Brolga

Antigone rubicunda

Brolga. Photo: John Spiers

Brolga congregate in huge flocks in the tropical north, but they penetrate as far as the south-east of South Australia in small numbers. Much of their earlier habitat has been drained and converted to cultivated pastures and cropland.

Brolga have a widely varied diet. Major food items are the tuberous roots of sedges, but they also take insects, crustaceans, small vertebrates, and in cultivated areas, cereal grains and nut crops. They feed by digging with their large bill in drier areas, and foraging in shallow waters and wetlands.

Brolga. Photo: John Spiers

Breeding is in the wet season from July through to November. Their courtship involves an elaborate and courtly dance. The nest is a large mound, up to 1.5 metres in diameter, and built of grass and sedge stems. The normal clutch is two eggs. After the breeding season the family group joins with others into large flocks.

Brolga (Antigone rubicunda Perry, 1810) is monotypic having no subspecies.

 

Description

Brolga are large cranes with the male reaching a weight between 4.8 to 8.7 kg. Females are like males, but smaller (weight 3.6 to 7.3 kg). An overall light grey bird with duskier primaries. There is a characteristic bustle of elongated tertiaries and secondaries drooping over the tail. Most of the head and chin is bare of feathers and bright red except for a grey cap and a grey gap over the ear opening. The red does not extend down the throat like the similar Sarus Crane. The chin has a dusky-coloured dewlap, which is larger in the male. The iris is brown, the bill, legs and feet are yellow. Juveniles are like adults, but the head is entirely feathered, and the iris is brown. The chicks are grey with a buff head and neck.

Where to find it

Generally, brolga like shallow freshwater marshes, but if these are not available, they will also use deeper marshes, wet meadows and brackish wetlands.
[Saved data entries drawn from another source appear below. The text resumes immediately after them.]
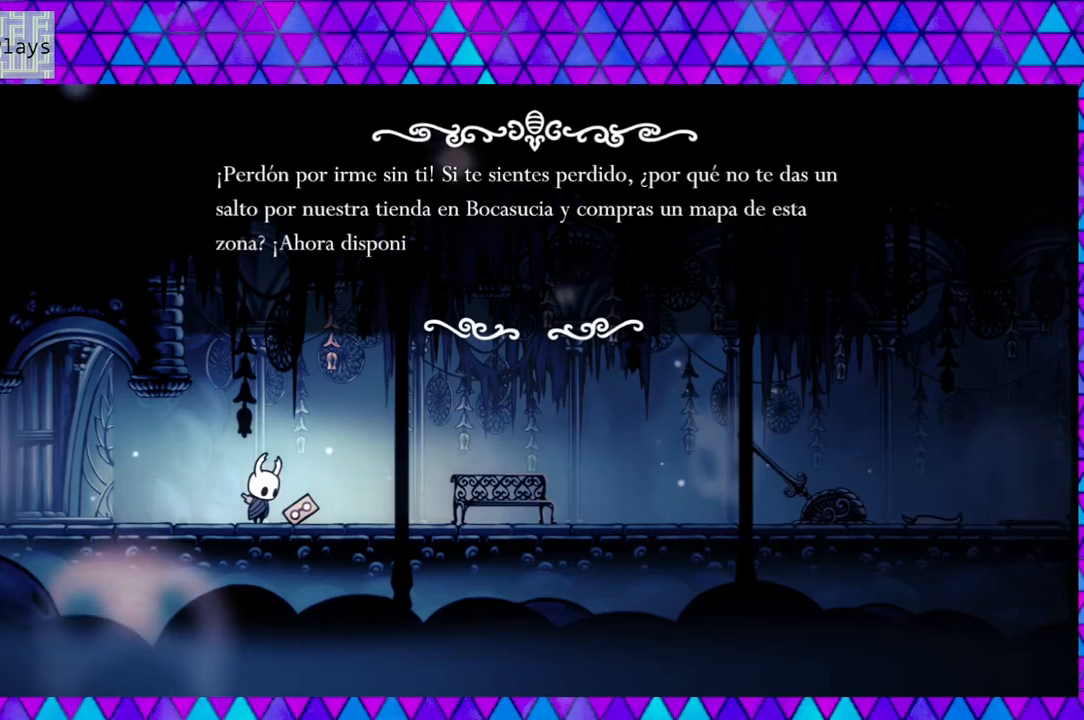
{"buttons": [], "left_stick": "down", "right_stick": "center", "events": []}
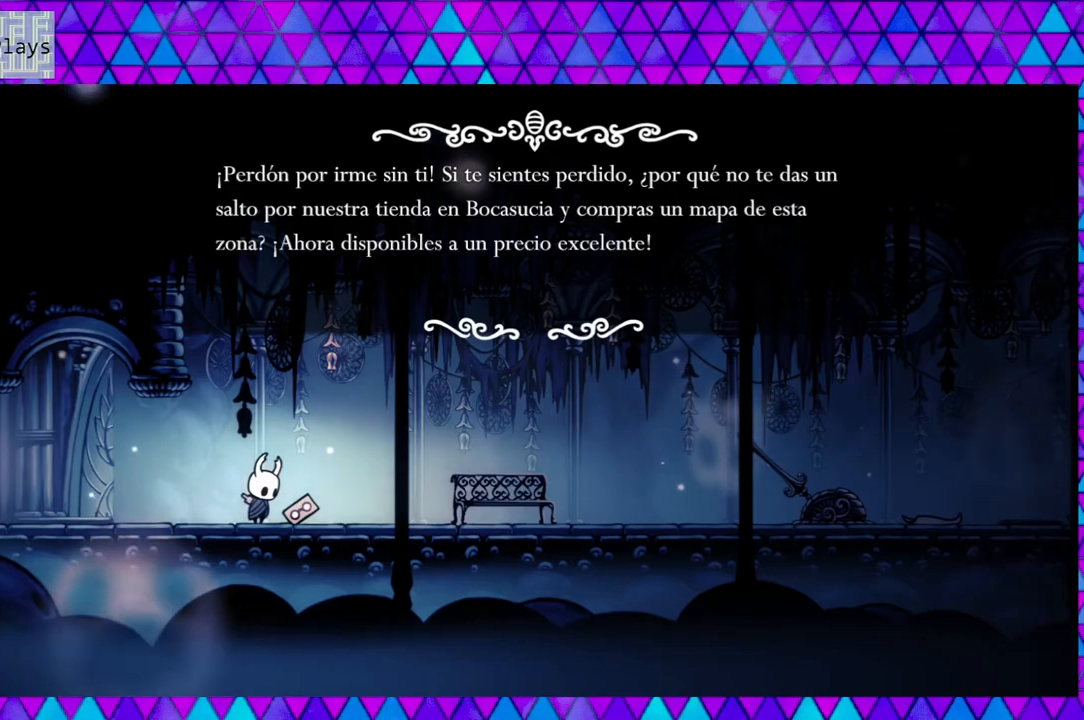
{"buttons": [], "left_stick": "down", "right_stick": "center", "events": []}
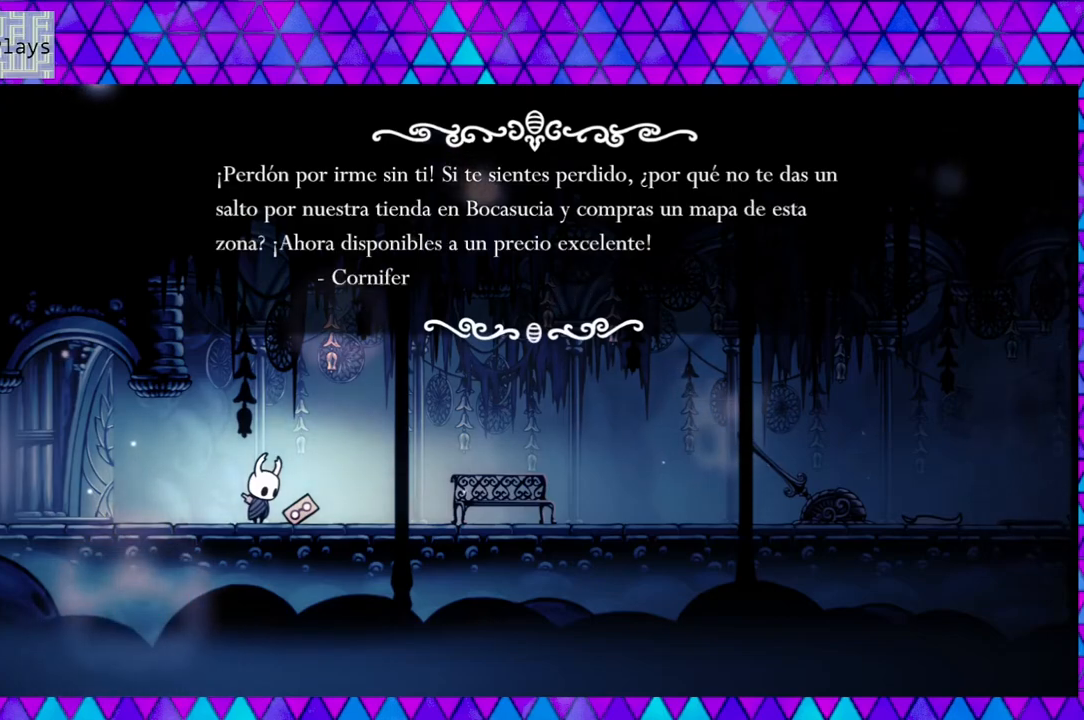
{"buttons": [], "left_stick": "down", "right_stick": "center", "events": []}
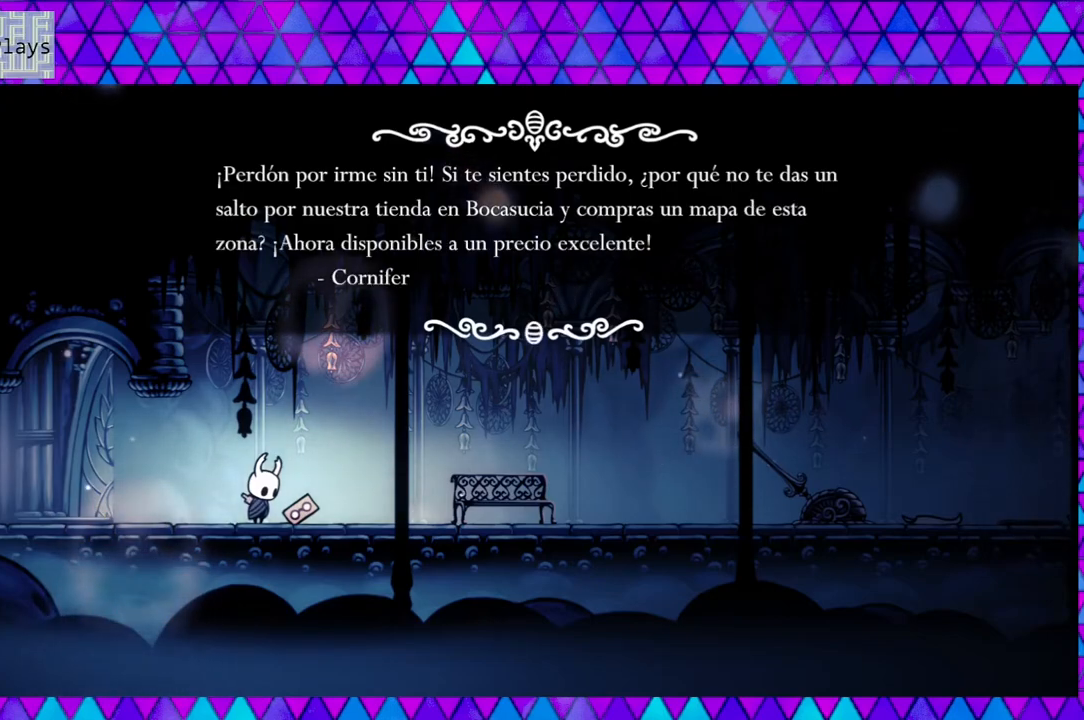
{"buttons": [], "left_stick": "down", "right_stick": "center", "events": [[117, "B", "down"], [267, "B", "up"]]}
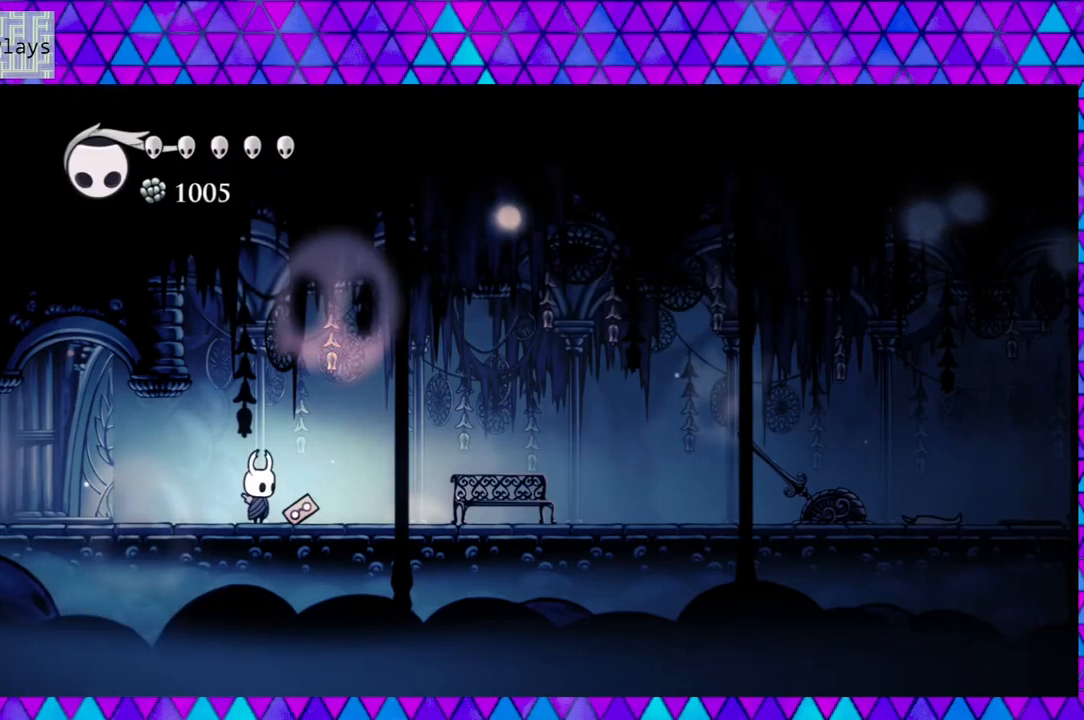
{"buttons": ["DPAD_RIGHT"], "left_stick": "down", "right_stick": "center", "events": [[17, "DPAD_RIGHT", "down"]]}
Although they are non-migratory, in South Australia they will disperse to isolated wetlands in the breeding season, returning to traditional flocking sites in the dry season including permanent wetlands, upland pastures, irrigated fields, crops and stubble.

Brolga are an uncommon species in the north-east and south-east of the state, are rare in the north west and along the River Murray. They may occasionally be found as a vagrant on the Yorke Peninsula, in the mid-north, the lower north east and on Kangaroo Island. They are officially rated as ‘Vulnerable’ in South Australia.